Controlling the cost for equipment repairs requires careful management of the Maintenance, Repair and Operational (MRO) spare parts inventory. These scenarios are repeated time and time again in many maintenance operations:
- A part should be available in the inventory but isn't there because it has been used on a previous job.
- A part is the wrong part for the job because the Equipment Bill of Material is wrong.
- A part is no longer service-ready when requested because it has been improperly stored in the storeroom.
All of these situations can result in additional cost because now the request for the part has become an emergency and the purchase will need to be expedited. These three examples seem to be the most common situations that companies encounter and are completely avoidable by implementing some basic inventory management practices.
Keeping the Right Parts in Stock
Security of the storeroom is a basic requirement for a valid inventory management program. Access to the storeroom needs to be limited, and employees that do have access should understand the importance of documenting any parts they remove from the inventory on the off shifts.
Of course, parts removed from the MRO inventory and not documented is not the only cause of missing parts. Errors occur during inventory stocking and item picking that can also cause missing or misplaced inventory. A documented cycle count process will catch many of these situations before they become a problem. Analysis and classification of the MRO inventory using the A-B-C classification of the inventory items establishes a format for scheduling and executing inventory cycle counts.

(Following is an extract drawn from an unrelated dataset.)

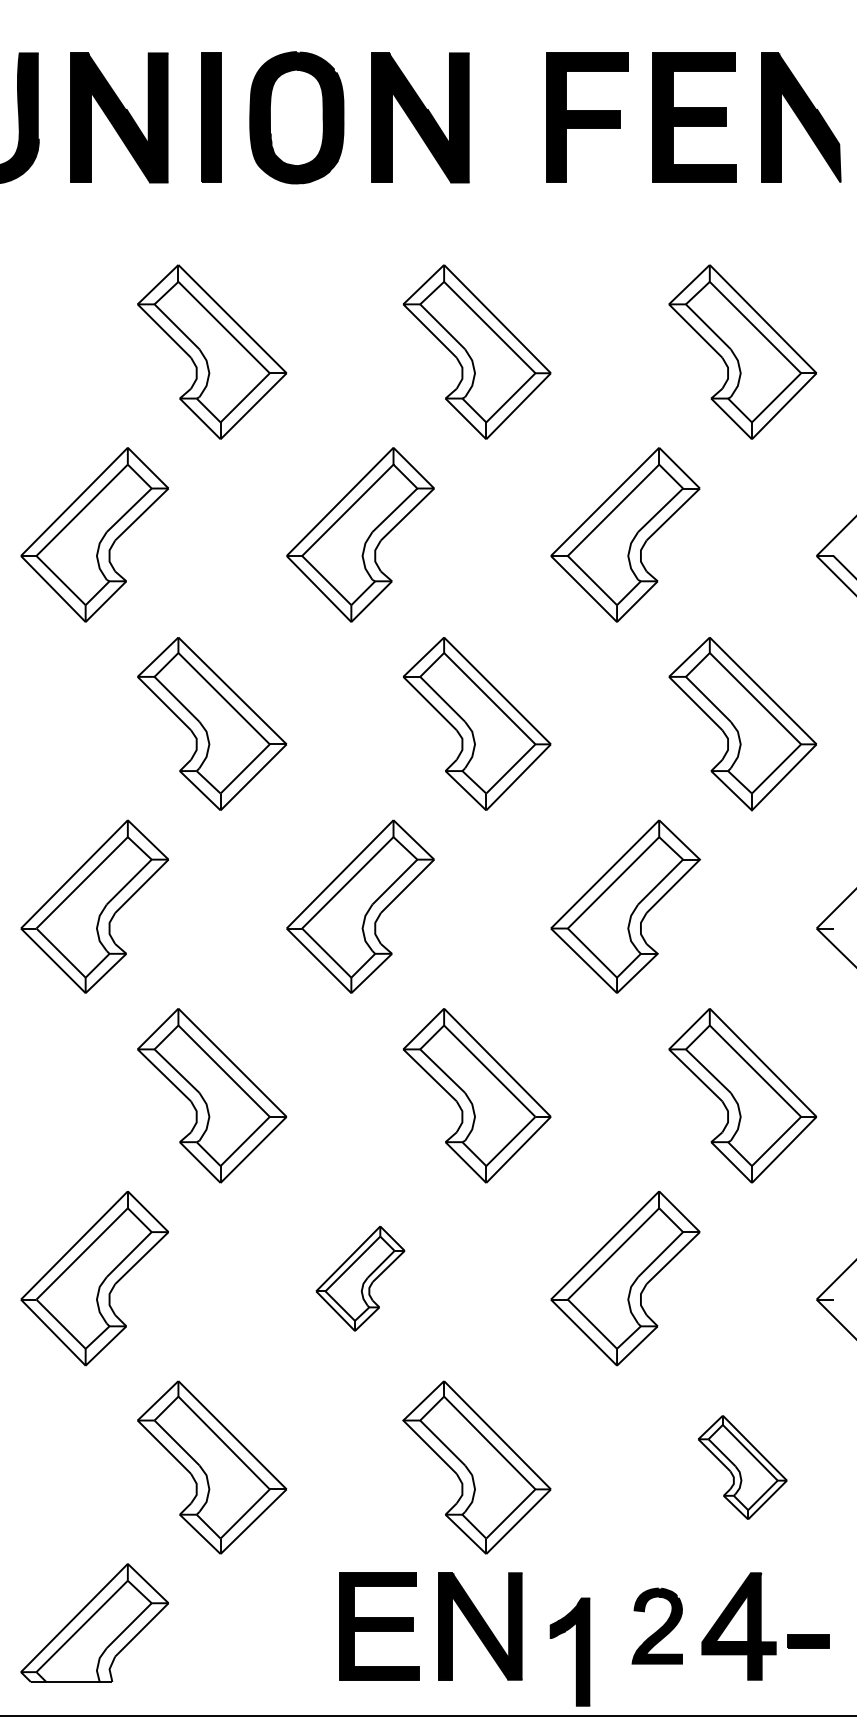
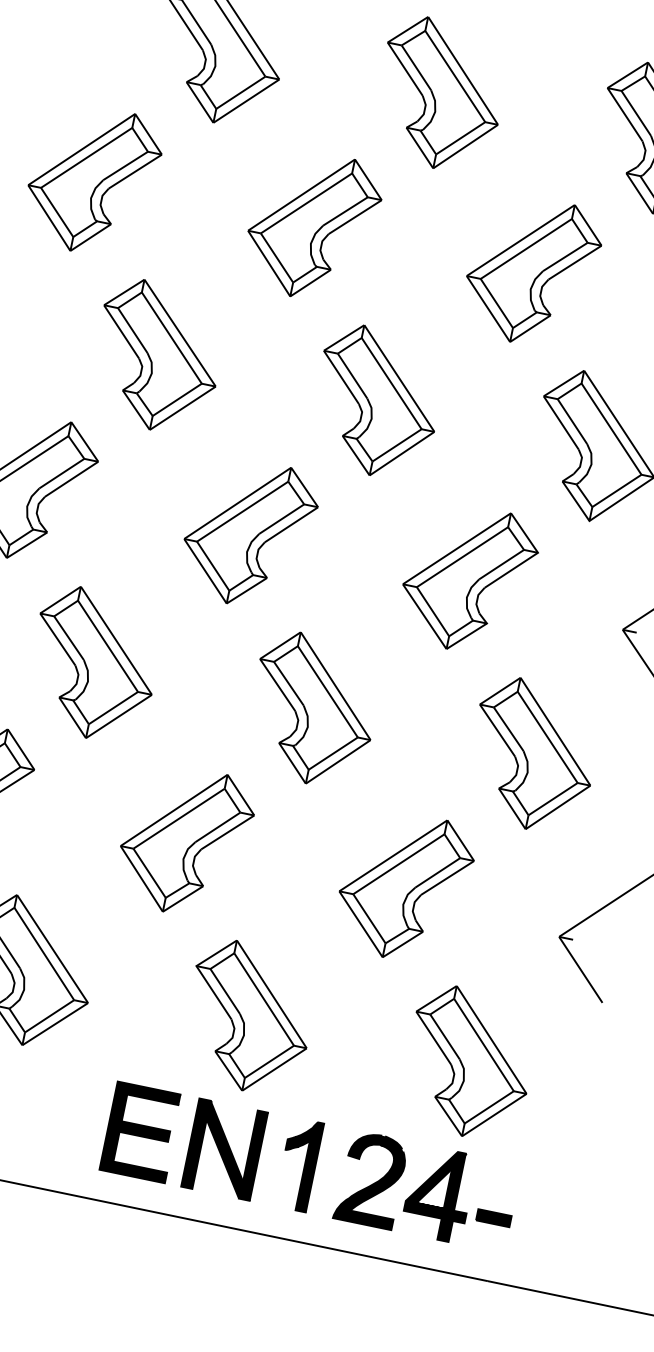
part: (360, 1278) -> (185, 841), size x1.67
part: (742, 1467) -> (469, 1063), size x1.67
part: (657, 1625) -> (371, 1179), size x1.43
part: (576, 1651) -> (304, 1165), moved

Critical and insurance spare parts should be in stock 100% of the time and cycle counted quarterly. These are parts that would have an immediate hazardous effect on safety or the environment or cause a stoppage to the production process. An item classified as an "A" part is a part that has a standard usage month to month and should also be counted quarterly. The "B" parts are lower usage items and these items should be counted semi-annually. A "C" item is a low-dollar, high-usage item (nuts and bolts, fittings, etc.) that is counted annually and should have an accuracy of 90%. Inventory accuracy that is measured monthly should be calculated on the results of cycle counts on the A and B inventory items with a goal of 95% overall accuracy for these items.
Keeping EBOMs up to Date
Equipment modifications should be managed through a formal Management of Change (MoC) process. The MoC process is triggered by a change to form, fit or function of the equipment and includes modifications, changes to the process, operational training and other changes that need to be formally documented. As equipment is modified or parts are superseded, the Equipment Bill of Material (EBOM) should be revised to include the new parts for the equipment. The old parts should be removed from the EBOM and reviewed as potential obsolete items. If the item has more than one equipment application and is not an item that needs to be removed from the inventory the min/max stocking level is reviewed and adjusted to reflect the reduced demand for the part.
The new parts that need to be added to the MRO inventory should be first added to the EBOM by the maintenance planner and a formal request submitted by the planner to the inventory manager for the new item to be added to the MRO inventory. The request to stock the new part should include a recommended stocking level, standard application of the part to other operating equipment assets that will use this item and an item description that includes the complete part description and any supporting documentation.
Storing MRO Parts Properly
Improper storage of some spare MRO parts can cause those parts to fail or not perform as expected when put in service. Large electric motors are an example of a spare component that needs a documented and scheduled preventive maintenance (PM) program while they are in storage. Scheduled PMs performed on these components reduce potential for damage to bearing assemblies from vibration and static corrosion. Vibration occurs from passing equipment and other sources in the area and can cause false brinelling of the bearing raceway in these large motors. Static corrosion is the result of the grease being displaced from the weight of the rotor shaft resting in the same position for extended periods of time.
The way to prevent damage to electric motors while in storage is to ensure the bearings are properly greased prior to being placed in storage and a scheduled PM put in place to rotate the motor shaft at least 450 degrees every 90 days. A simple visual method to ensure the motors are getting the needed PM is to use a paint pen to place a line on the end of the shaft from the center to the outer edge. If the line is at the 12 o'clock position it is the first quarter, 3 o'clock it is the second quarter, etc. The date the motor was greased and type of grease should be indicated on a tag that is attached to the motor. The motor itself should be placed on a vibration-absorbing material such as a wood platform or vibration-dampening pads.
Other parts that might need extra care during storage include:
- Pneumatic valves
- Rubber components (belts, o-rings, some gaskets)
- Electronic drive boards and components
- Gearboxes and pumps
- Pneumatic and hydraulic cylinders
Keeping the right spare parts in stock, keeping EBOMs up to date and storing MRO parts properly are three ways inventory management practices can help control the cost for material and labor in the maintenance budget. These practices can reduce additional costs from lost production time, lost utilization of the maintenance crafts and excessive procurement costs involved in expediting needed parts at the last minute.
Wally Wilson CMRP, CPIM, is a Senior Subject Matter Expert in Materials Management with Life Cycle Engineering, Charleston, South Carolina.